In light of this historical moment, I feel drawn to assess and rethink the way I live with my own frailty and vulnerability. I am called to reflect about my need for humility and meekness of heart. This invitation comes at a perfect time, for today, Ash Wednesday, is the beginning of Lent. I think that the Pope had thought about the timing of this decision. It witnesses to the reality of Lent. In resigning and accepting his frailty and his need for prayers, Benedict XVI is testifying to the reality of this liturgical season.

As my mind wonders about the future of the Church and about the successor of this great teacher, I am in awe of the timing of this decision. For the Pope is asking us to fast and pray. He is inviting us to recollect and to pray for the Church. He knows, a little too well, that the election of a Pontiff is not a political process, but a spiritual happening. Thus, he calls us to pray for the Church and as a Church. He reminds us that Lent is the best time to ask for spiritual freedom. He displayed that freedom in his decision to step down. He is asking us to pray and to fast, in order to acquire spiritual freedom as we prepare for the election of the new Pope and for the celebration of Easter. Both celebrations require that we free ourselves from our attachments and agendas, in order to be able to follow the will of God, to continue discerning and building the Kingdom of God.

I am grateful to Benedict XVI for his great service to the Church. I am grateful for his reminder that “I must decrease while he must increase” (John 3:30). I am grateful to God the Father for the gift of this servant of the servants of God. I am thankful to Jesus for the mission he has entrusted to all of us in the Church; a mission the Pope has fulfilled so well. I am grateful to the Holy Spirit for the way the Holy Father was inspired to teach, to love and to serve, and for the way the Spirit drive us into the desert of this Lenten season to prepare spiritually, to discern and to build the Kingdom of God.


  1. Great post! Thanks for the reflections, I think this was a very heart-felt examination of the Pope's decision.
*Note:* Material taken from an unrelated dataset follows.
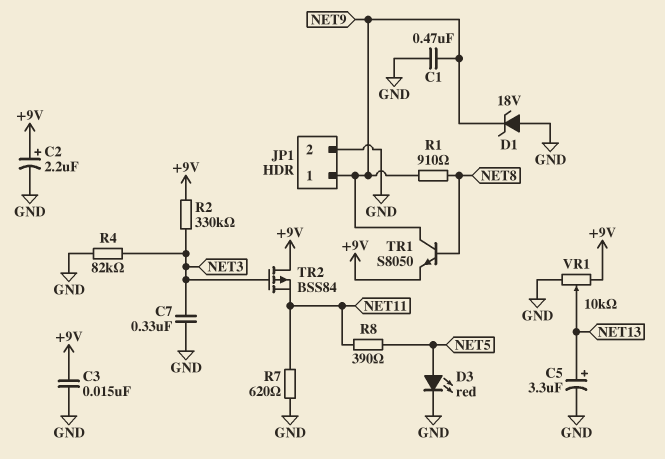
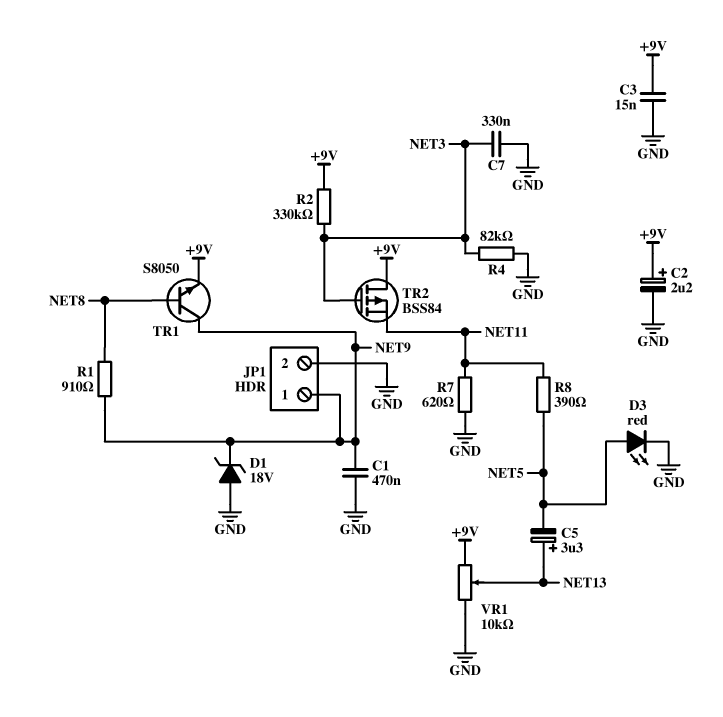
C5: 3.3uF (plus NET13, minus GND) -> 3.3uF (plus NET13, minus NET5)

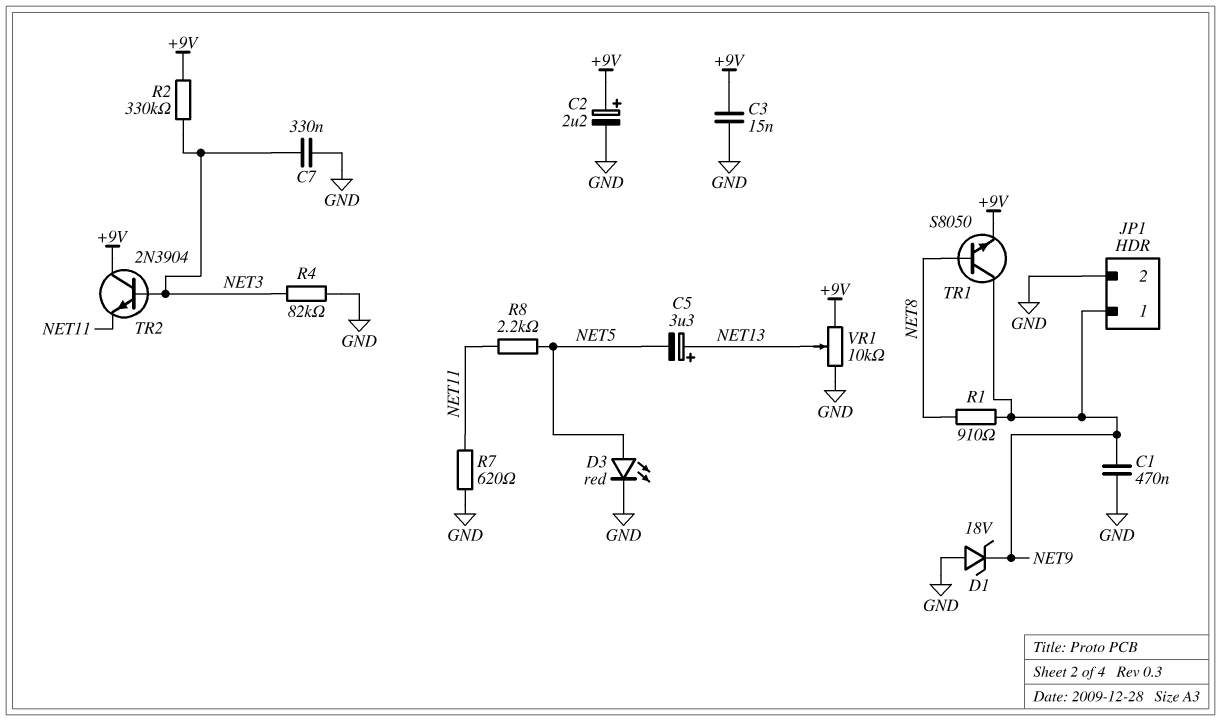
R8: 390 (NET5, NET11) -> 2.2k (NET5, NET11)
TR2: PMOS BSS84 (G NET3, D +9V, S NET11) -> NPN 2N3904 (B NET3, C +9V, E NET11)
    One who has power, I believe, is not really free, as power comes with responsibility. When one gives up that power, and the responsibility that accompanies it, then one is truly free.
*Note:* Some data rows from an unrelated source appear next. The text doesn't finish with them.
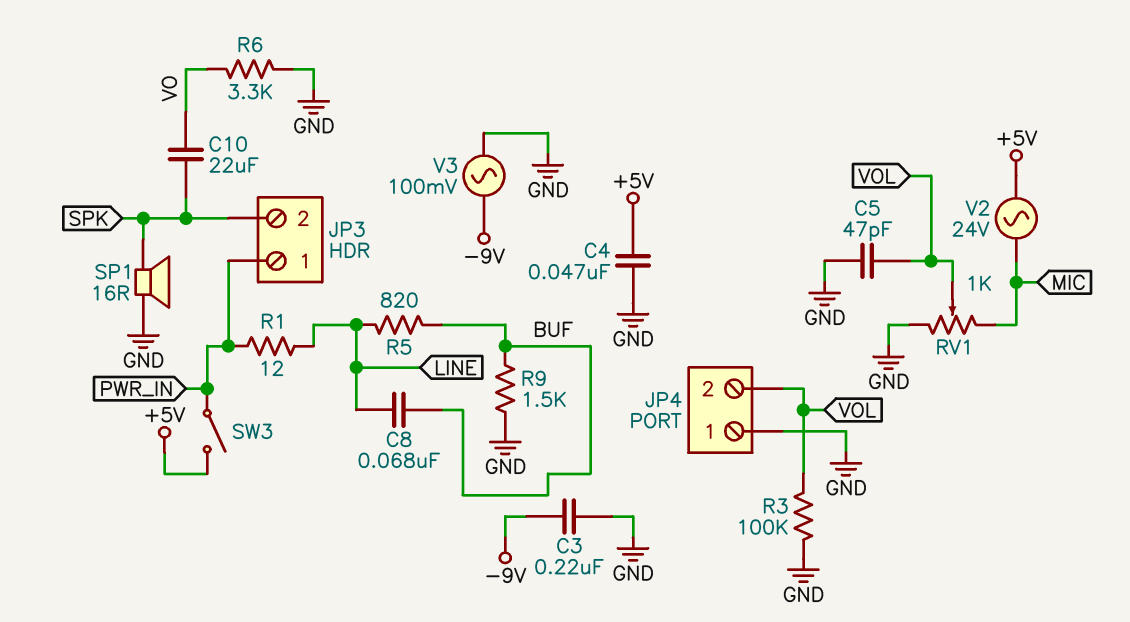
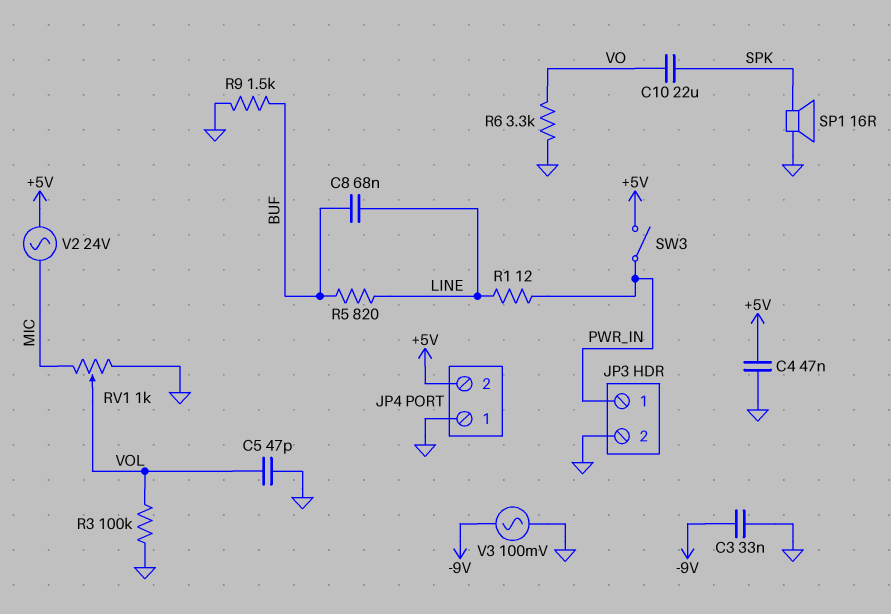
C3: 220nF (-9V, GND) -> 33nF (-9V, GND)
JP3 pin 2: SPK -> GND
JP4 pin 2: VOL -> +5V

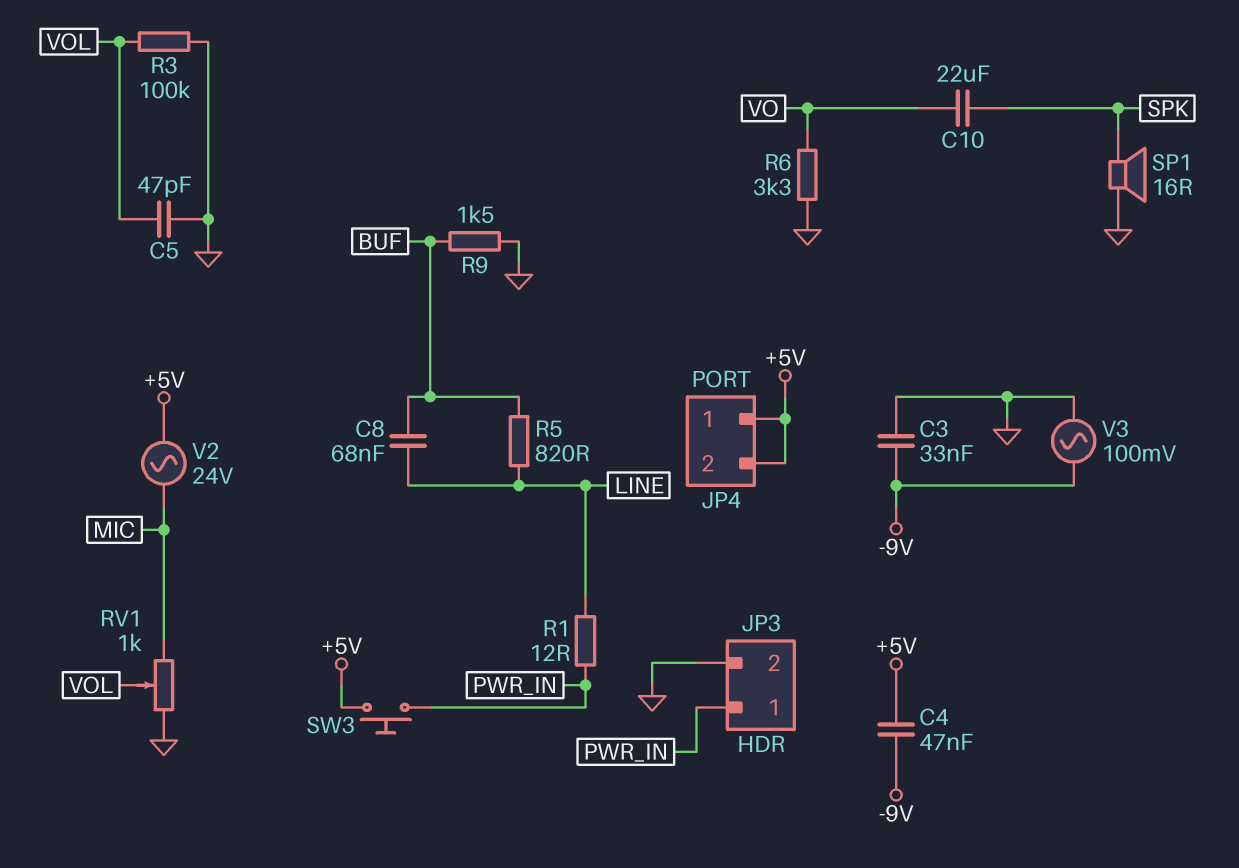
C4: 47nF (+5V, GND) -> 47nF (+5V, -9V)
JP4 pin 1: GND -> +5V
SW3: switch (+5V, PWR_IN) -> button (+5V, PWR_IN)

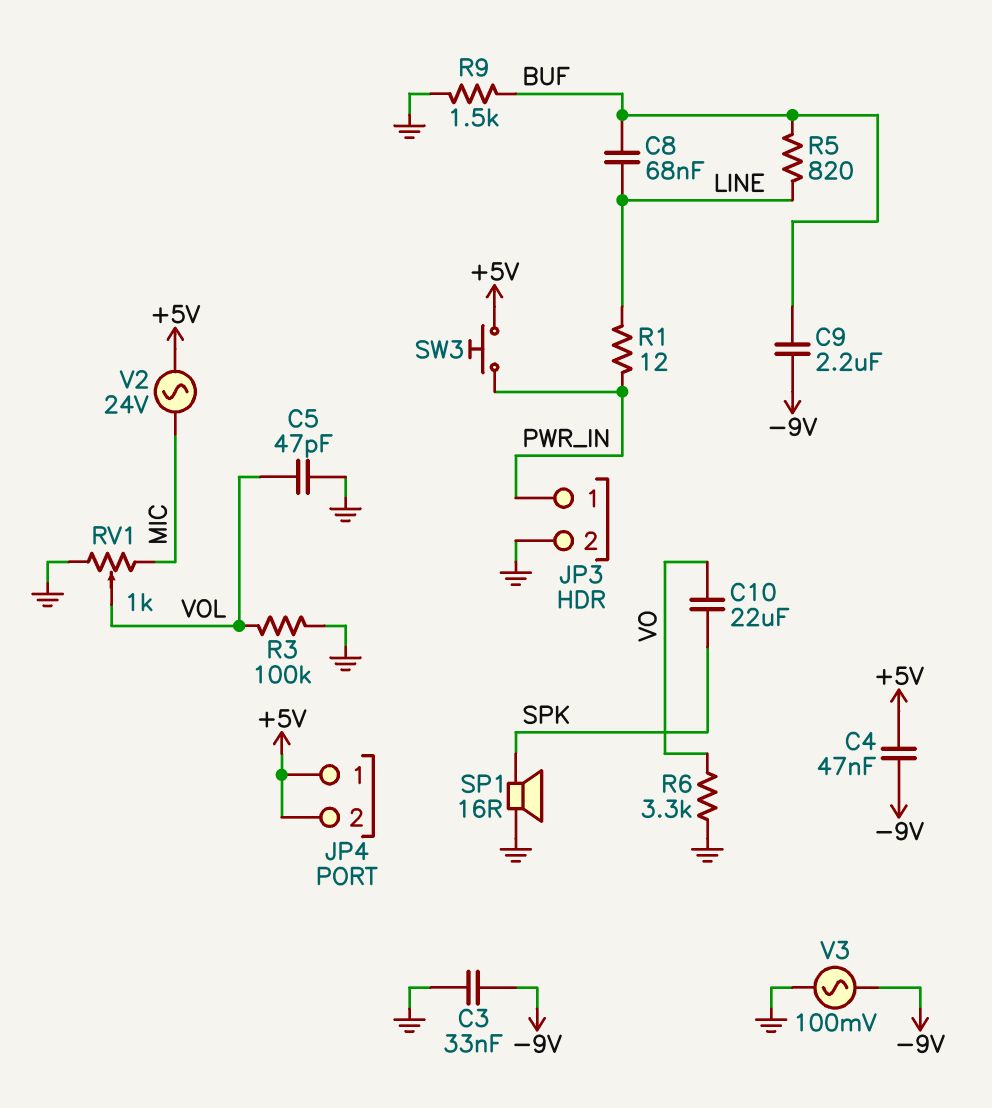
C9: none -> 2.2uF (-9V, BUF)

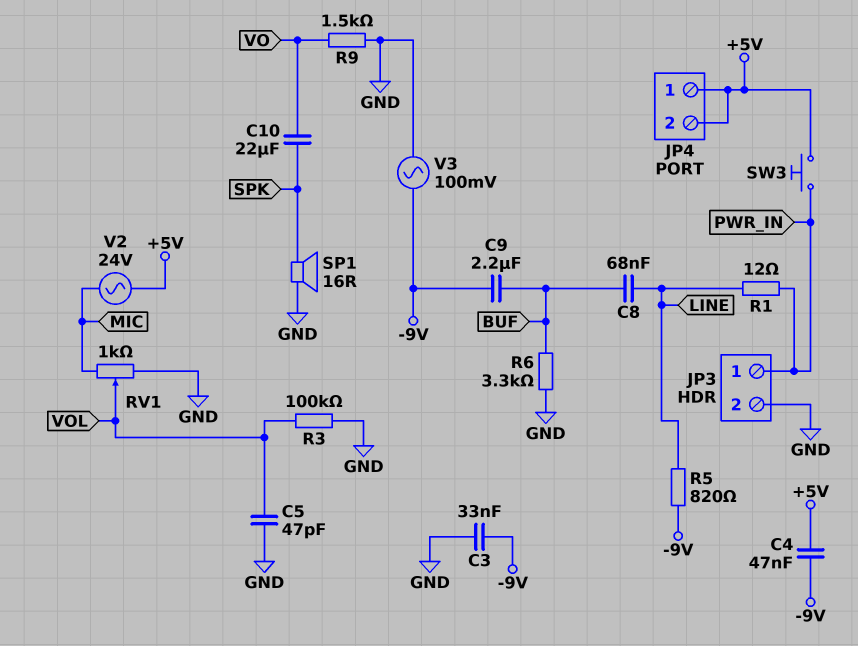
R5: 820 (BUF, LINE) -> 820 (-9V, LINE)
R6: 3.3k (GND, VO) -> 3.3k (BUF, GND)
R9: 1.5k (BUF, GND) -> 1.5k (GND, VO)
  2. Santi, by reading your post I can tell you like Benedict. I personally have a lot of problems with his Papacy. How can I discern my feelings and thoughts about him and the Church right now?

  3. Thank you FC. Anita, discernment is a process of sorting your thoughts, feelings and desires. Remember that it is about becoming aware of them, trying to understand them (seeing whether they are leading you to God or away from him), and accepting the good or rejecting the bad.
    I think you need to bring your thoughts on him to prayer and try to understand why you feel about him the way you do. What is causing you to feel or to think that way?
    This is not an easy process, but you might want to bring that to your spiritual director.
    I heard he is an amazing guy. Cheers.
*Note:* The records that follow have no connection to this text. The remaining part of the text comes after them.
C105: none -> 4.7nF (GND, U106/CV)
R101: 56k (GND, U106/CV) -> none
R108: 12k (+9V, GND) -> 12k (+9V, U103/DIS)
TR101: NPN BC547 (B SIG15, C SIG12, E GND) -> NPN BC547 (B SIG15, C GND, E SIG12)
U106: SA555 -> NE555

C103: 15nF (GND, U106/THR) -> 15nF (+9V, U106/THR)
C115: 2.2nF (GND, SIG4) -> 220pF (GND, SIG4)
  4. I must admit that I am prone to getting caught up in trying to analyse everything through a political lens. I appreciate the reminder that the Popes decision has a spiritual dimension that is perhaps more important than the politics that I get hung up on, and furthermore that this spiritual dimension can bear fruit in my own life, if I let it. I wonder what roles of authority I need to hand over to God this lent?